Pre-pandemic, nationally, hospitality employed over 3.2 million people – the 3rd largest sector in terms of employment – and generated £130 billion in economic activity, contributing £39billion in tax each year. The scale of the devastation on the sector has been such that already, 500,000 seasonal workers have not been taken on over the course of the last year, while over 600,000 sector jobs have been lost. As of February, close to 90% of remaining workers remain furloughed.
The government has acknowledged this and singled-out the sector for exceptional financial support that is rightly regarded as unprecedented.
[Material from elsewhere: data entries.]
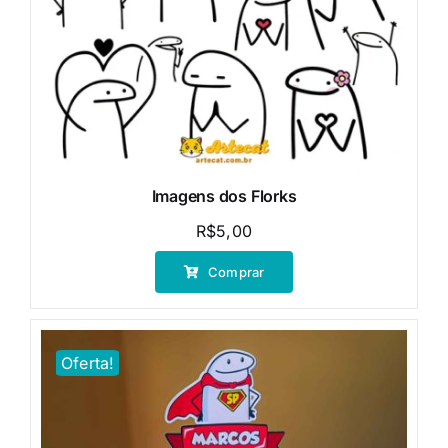
Imagens dos Florks
R$
5,00
Comprar
Oferta!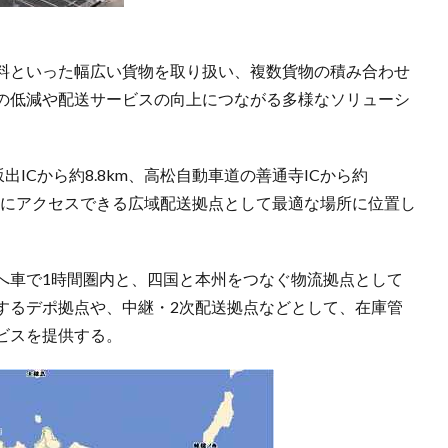
料といった幅広い貨物を取り扱い、複数貨物の積み合わせ
の低減や配送サービスの向上につながる多様なソリューシ
坂出ICから約8.8km、高松自動車道の善通寺ICから約
分以内にアクセスできる広域配送拠点として最適な場所に位置し
へ車で1時間圏内と、四国と本州をつなぐ物流拠点として
するデポ拠点や、中継・2次配送拠点などとして、在庫管
ビスを提供する。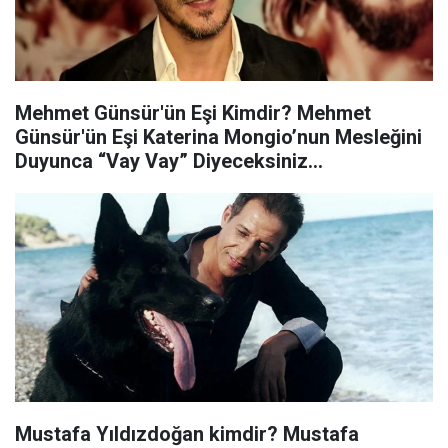
Mehmet Günsür'ün Eşi Kimdir? Mehmet
Günsür'ün Eşi Katerina Mongio’nun Mesleğini
Duyunca “Vay Vay” Diyeceksiniz…
Mustafa Yıldızdoğan kimdir? Mustafa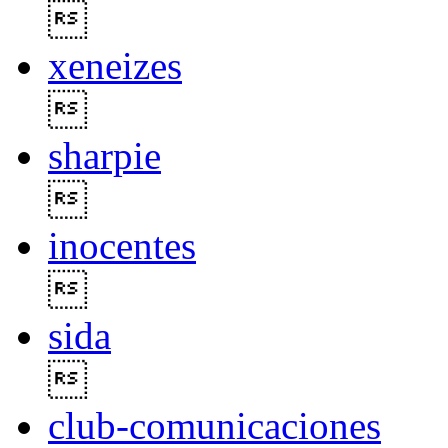

xeneizes

sharpie

inocentes

sida

club-comunicaciones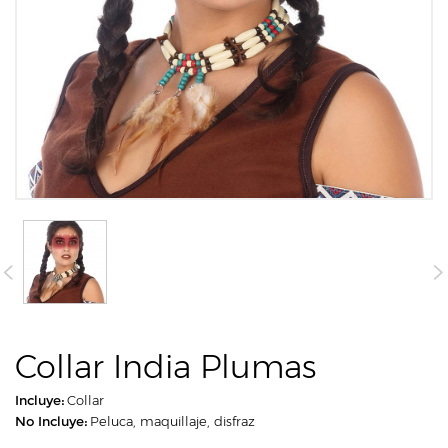
Collar India Plumas
Incluye:
Collar
No Incluye:
Peluca, maquillaje, disfraz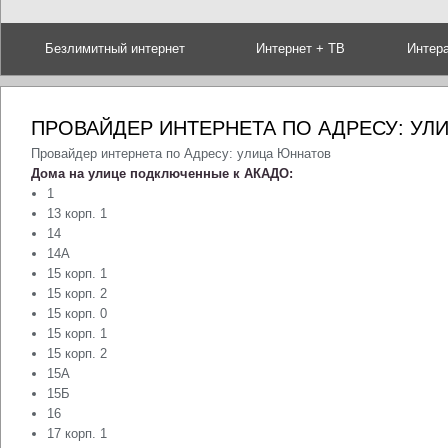
Безлимитный интернет
Интернет + ТВ
Интер
ПРОВАЙДЕР ИНТЕРНЕТА ПО АДРЕСУ: УЛ
Провайдер интернета по Адресу: улица Юннатов
Дома на улице подключенные к АКАДО:
1
13 корп. 1
14
14А
15 корп. 1
15 корп. 2
15 корп. 0
15 корп. 1
15 корп. 2
15А
15Б
16
17 корп. 1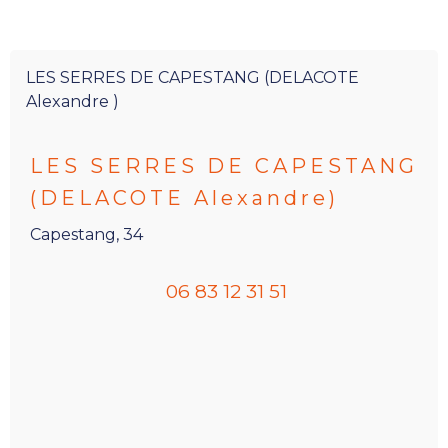
LES SERRES DE CAPESTANG (DELACOTE
Alexandre )
LES SERRES DE CAPESTANG
(DELACOTE Alexandre)
Capestang, 34
06 83 12 31 51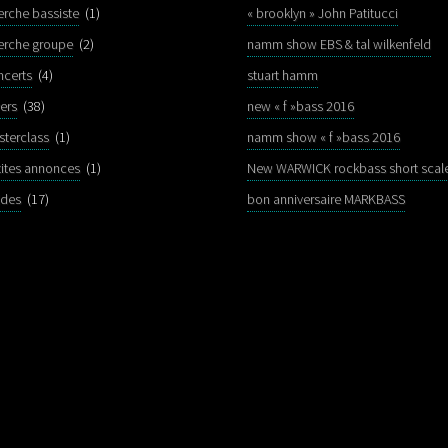
erche bassiste
(1)
« brooklyn » John Patitucci
erche groupe
(2)
namm show EBS & tal wilkenfeld
ncerts
(4)
stuart hamm
ers
(38)
new « f »bass 2016
sterclass
(1)
namm show « f »bass 2016
tites annonces
(1)
New WARWICK rockbass short scal
ldes
(17)
bon anniversaire MARKBASS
The support provided by the government has been crucial in ensuring that many businesses remain afloat and valuable jobs across the country remain open for workers to return to once the crisis has passed.
Hospitality has almost weathered this storm and is ready to roar back when the vaccine rollout is complete
With the 2021 Budget mere weeks away, it is important to recognise two pieces of support which have been critical in providing breathing-room for businesses to survive the crisis of the past twelve months: the business rates holiday and cutting the rate of hospitality VAT to 5%.
As chair of the APPG for hospitality and tourism, I hear first-hand from businesses the positive impact that an extension of these key measures in the Budget would have on their businesses. An extension of the VAT cut would help to stimulate economic activity as restrictions are phased out, while a business rates holiday would help businesses rebuild after the crisis, providing breathing space to meet costs and debts accrued in nearly a year of closure.
Hospitality has almost weathered this storm and is ready to roar back when the vaccine rollout is complete. Getting the right support measures in place for this ‘final push’ will benefit communities right across the UK. This is a sector that is worth supporting. You only need to look back a few years to the aftermath of the 2008 financial crisis. Following the crash, 1 in 6 of all new jobs created in the UK were in the hospitality sector – half a million new jobs. People will be champing at the bit to socialise with family and friends again as soon as they are able and it is safe to do so, and that is where hospitality comes in.
One of hospitality’s great strengths is that it is as important socially as it is economically. For many villages, towns and cities their pubs, restaurants, coffee shops and bars are focal points around which social lives revolve. Hotels, holiday parks and visitor attractions are all parts of the great British holiday. These businesses contribute to a local sense of identity and cohesion and provide enormously valuable community hubs. There are areas, such as coastal and rural communities, including my own constituency, where we know these businesses are even more important. They are the bedrock of the local economy and will be absolutely central to the success of local economies in the years that follow this pandemic.
Possibly more than anything, a return to frequenting our local pubs, bars, restaurants and cafes will provide a sense that life is indeed returning to ‘normal’. I know it is among the things many people are longing for and provides a focus for our hope and optimism for the future. Hospitality will be a central part of our social recovery.
These businesses can spearhead the revival of the UK’s economic recovery in the months and years to come. It will be hard graft, but the hospitality sector is prepared, as it has done before, to roll its sleeves up and get on with the job.
I hope that the government will consider extending both the VAT cut and the business rates holiday for the sector, supporting hospitality and giving businesses the tools to do what they do best.
Steve Double is the Conservative MP for St Austell and Newquay and chair of the APPG for hospitality and tourism.